Select an issue for viewing, and you start with the cover (with cover lines when held in landscape mode). Swiping horizontally flips through the "pages" from front to back, something like an e-book. You will see ads -- but only full-page ads, not the marginal ones lining the outer edges of the magazine's print edition. The ads also aren't linked, so there's no danger of a clumsy swipe turning into an accidental and annoying browser launch.
When you come to an article or any page than extends below the bottom of the screen, you then scroll vertically to "turn the page." For example, if I scroll to the right and find a 9-page article on Osama Bin Laden, I can scroll down to read it, or scroll right again to go immediately to the next article.
The magazine is fully functional in both landscape and portrait modes. Sounds obvious, but other magazines have had trouble with that. It can be difficult sometimes to design a page layout that looks great on a page and in either iPad orientation. The New Yorker's typically staid design probably helps in that regard. It's not as difficult to teach an app how to rearrange a page automatically when there are no wild designs or mammoth photo spreads to deal with.
Touch the top or bottom edge of the screen, and your control panel pops up. Below you'll get a bar to fast-scroll through the pages of the magazine. Up top, you can return to your library, jump back to the last page you were looking at, or get a full table of contents. There's also an option for viewing the whole issue's contents in a sort of step-back, big-picture mode.
In print, The New Yorker's longer article layouts are typically broken up with photos, comics, poetry, etc. The photos remain, but each poem (some of which include a recorded reading by the author) constitutes its own article in the iPad layout.
The comics, though, get extra-special treatment. They're sprinkled into the article's text, just like what you'd see if you were reading the print edition. But each iPad issue also features a comic gallery, so if you're just here for the funny pages, you can find them all in one place.
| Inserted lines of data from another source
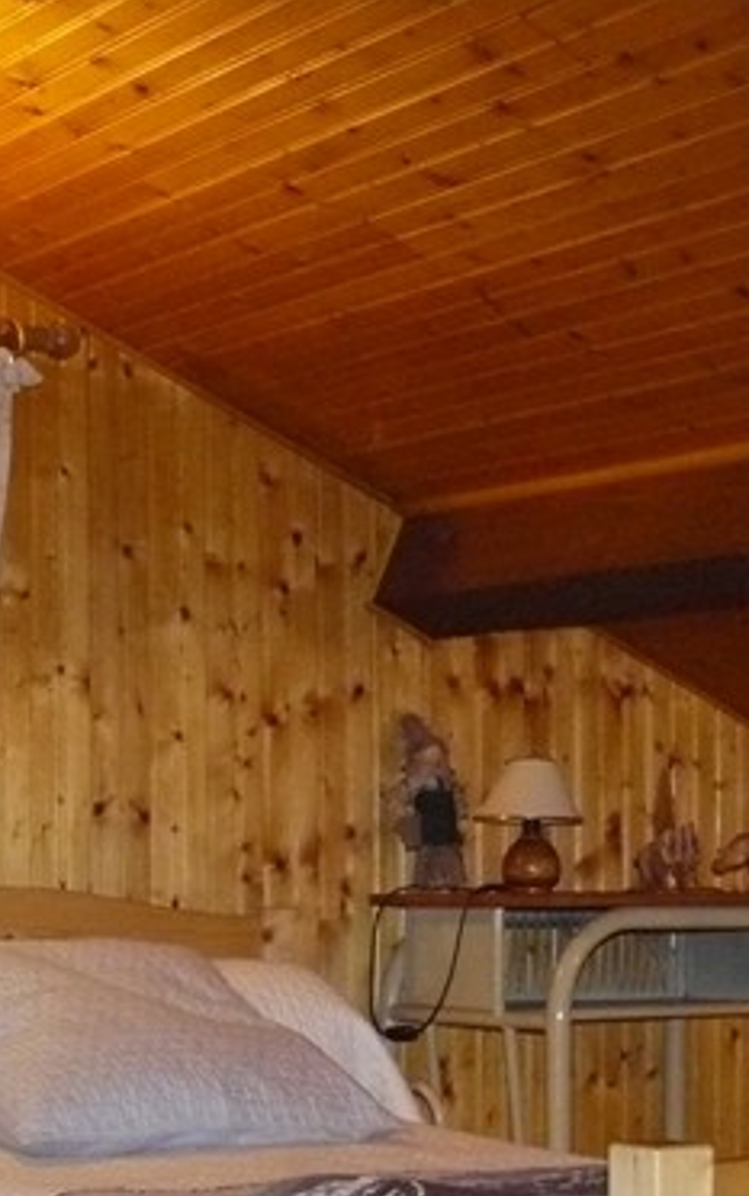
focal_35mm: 82
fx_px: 2674
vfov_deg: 24.8
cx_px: -190
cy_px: 958
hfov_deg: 15.3
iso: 400
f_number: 2.8
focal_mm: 6
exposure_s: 1/30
The New Yorker's iPad app doesn't appear to offer much in the way of extra features and special multimedia content that you can't get in a paper edition. That's very much OK. Some magazines do that, but it can sometimes come off as gimmicky, unnecessary and obnoxious.
Instead, The New Yorker for iPad places its entire magazine in a neat and orderly package that's easily skimmed and read on the device. Its Apple-backed subscription system breezes you through the process, layout and navigation need no tutorial to understand (though you probably shouldn't miss the video anyway), and the price shaves just enough off the cost of a print edition.